I'm not saying Mathis was not good, just not great. '98 was a good year. Run heavy with a good verticle pass attack in which both he and Tony Martin broke over 1,00 Yards. 99 Was not a run heavy year at all (373 Carries to 509 pass attempts), but MAthis was far and away the most productive guy. He was a good player, but its not as if we let Jerry rice in his prime walk. This was a guy that had a Few good seasons, in mostly pass oriented offenses. '97 and '98 were the only close to balenced years, while the rest of the 94-99 years pass attempts out paces rushes by a great deal.
If I'm not mistaken '99 was the year Jamal Anderson injured his knee and was out for the season. Obviously the falcons passed more that season. Mathis will make no one forget about Jerry Rice.
Haha, Terance Mathis. It's how I became close friends with my rabid Jets fan friend, Vinnie. "Guy goes to Atlanta, he's bound for stardom." :lol:
We did get Don Maynard as a reject and he turned out pretty good. Wasnt Unitas a free agent? And how many teams passed on Marino and Joe Montana before they were drafted? How do you think Atlanta feels about dealing Farve? Or Indy feels about dealing Elway? Or maybe how does San Diego feel about dealing Eli? Every team screws the pooch from time to time. Maybe we will be laughing at Cleveland for dealing us Sanchez?????

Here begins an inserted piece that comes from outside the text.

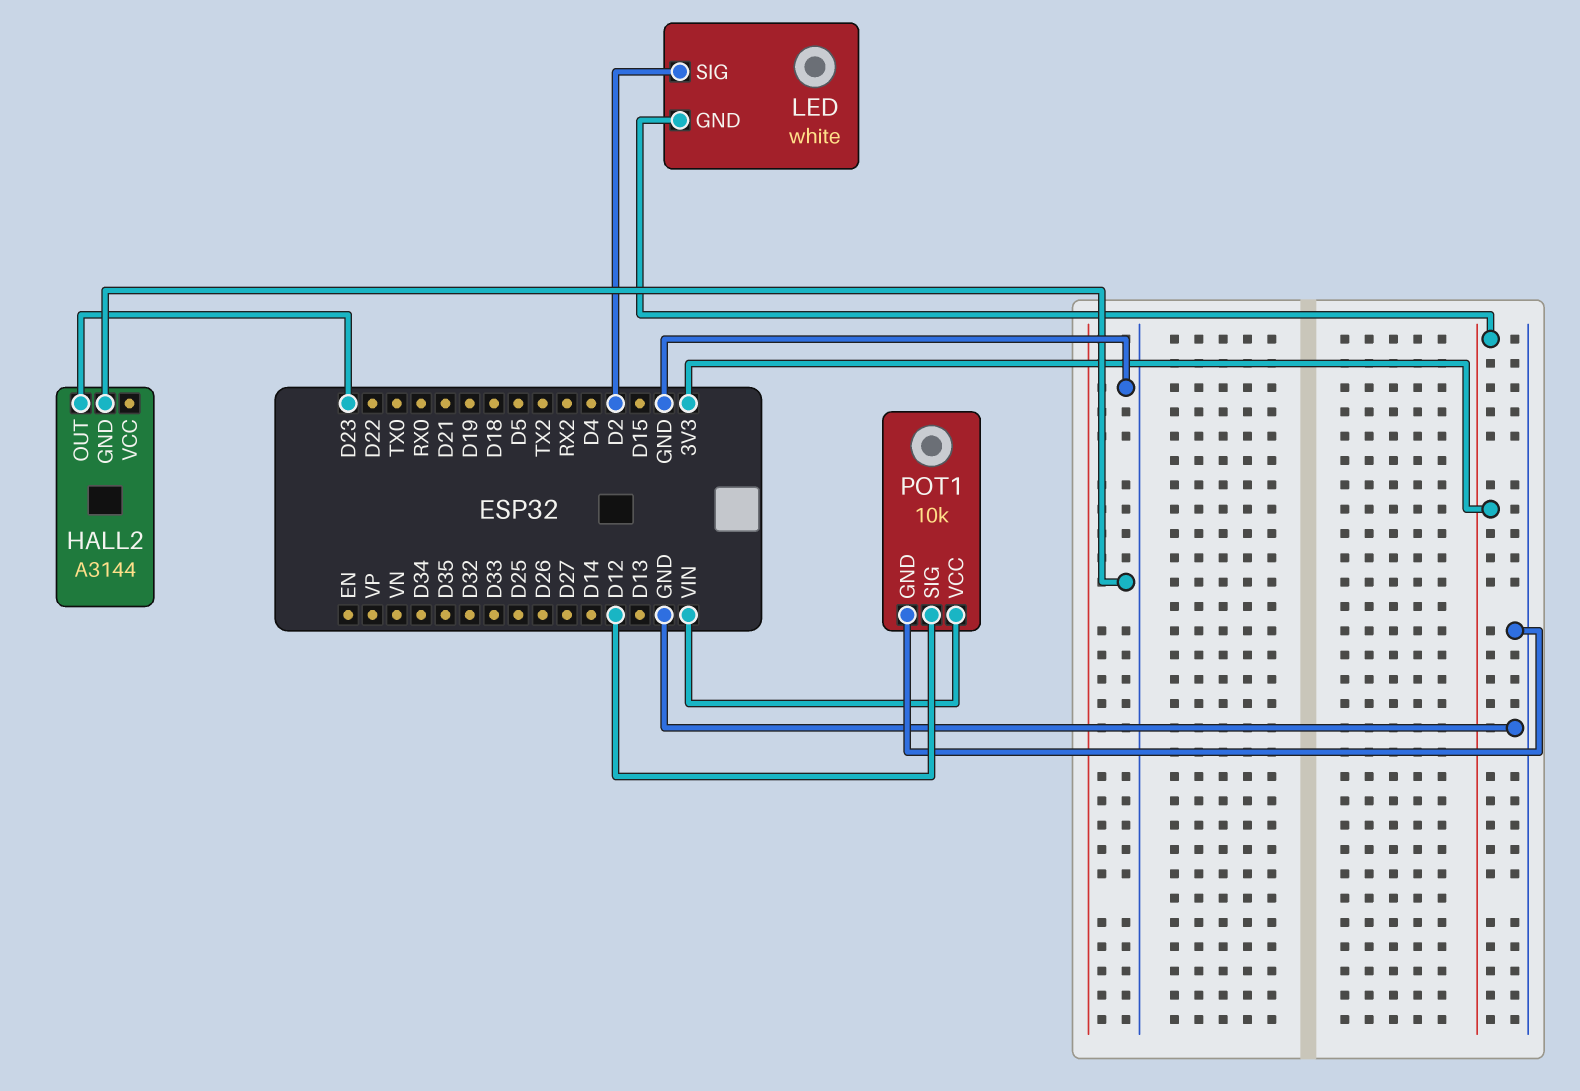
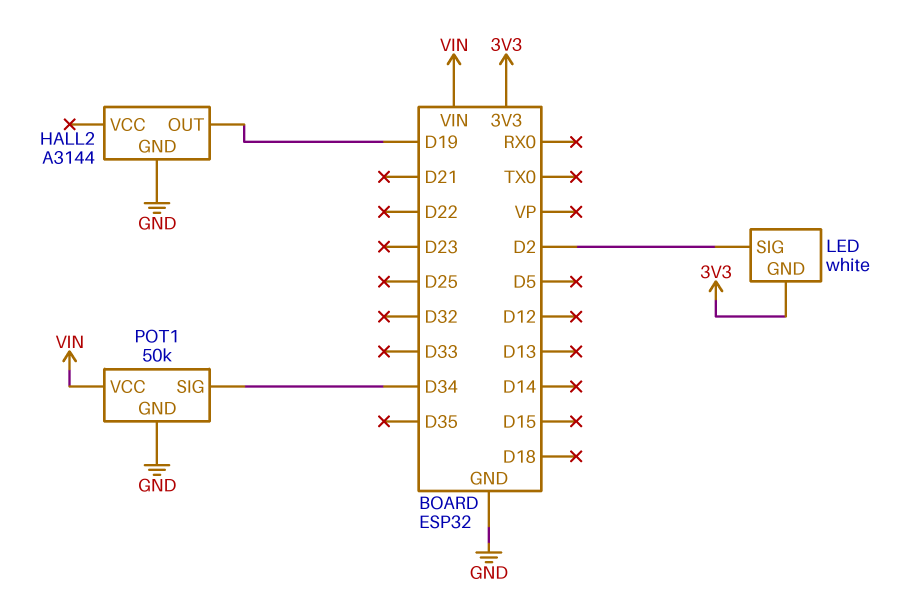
HALL2 pin OUT: D23 -> D19
POT1: 10k -> 50k
POT1 pin SIG: D12 -> D34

My point exactly...thanks. I think it's kinda interesting/ironic or whatever that Chansi spent this off-season working extensively with Mathis to try and help him develop into a #2 wideout and not be limited/typecast as strictly a slot guy.
Neither one of you addressed the point that the stats quoted were comparing a #3 guy in Stuckey with a #4 receiver who was playing behind much better receivers than Stuckey has been. OF COURSE Mathis did not see more of the ball than he did. And he went to Atlanta and caught 111 balls in the next season. As I said, I don't see Stuckey doing that no matter where he plays.
The other thing to think about regarding Mathis is how changing one thing in the past can alter all kinds of history. For example, if we had Mathis as a productive #1 WR during the mid-90s, we'd still have been a bad team, maybe Chrebet never gets a chance to make the roster and maybe we don't draft Keyshawn with the #1 overall pick. In hindsight, the way things worked out was probably best, although again there were certainly a few years there where we saw him succeeding for Atlanta while we sucked and could have used him.
The Jets did not try to match the offer from the Steelers because our new DC loved Sam Cowart (who was comimg off a horrible knee injury).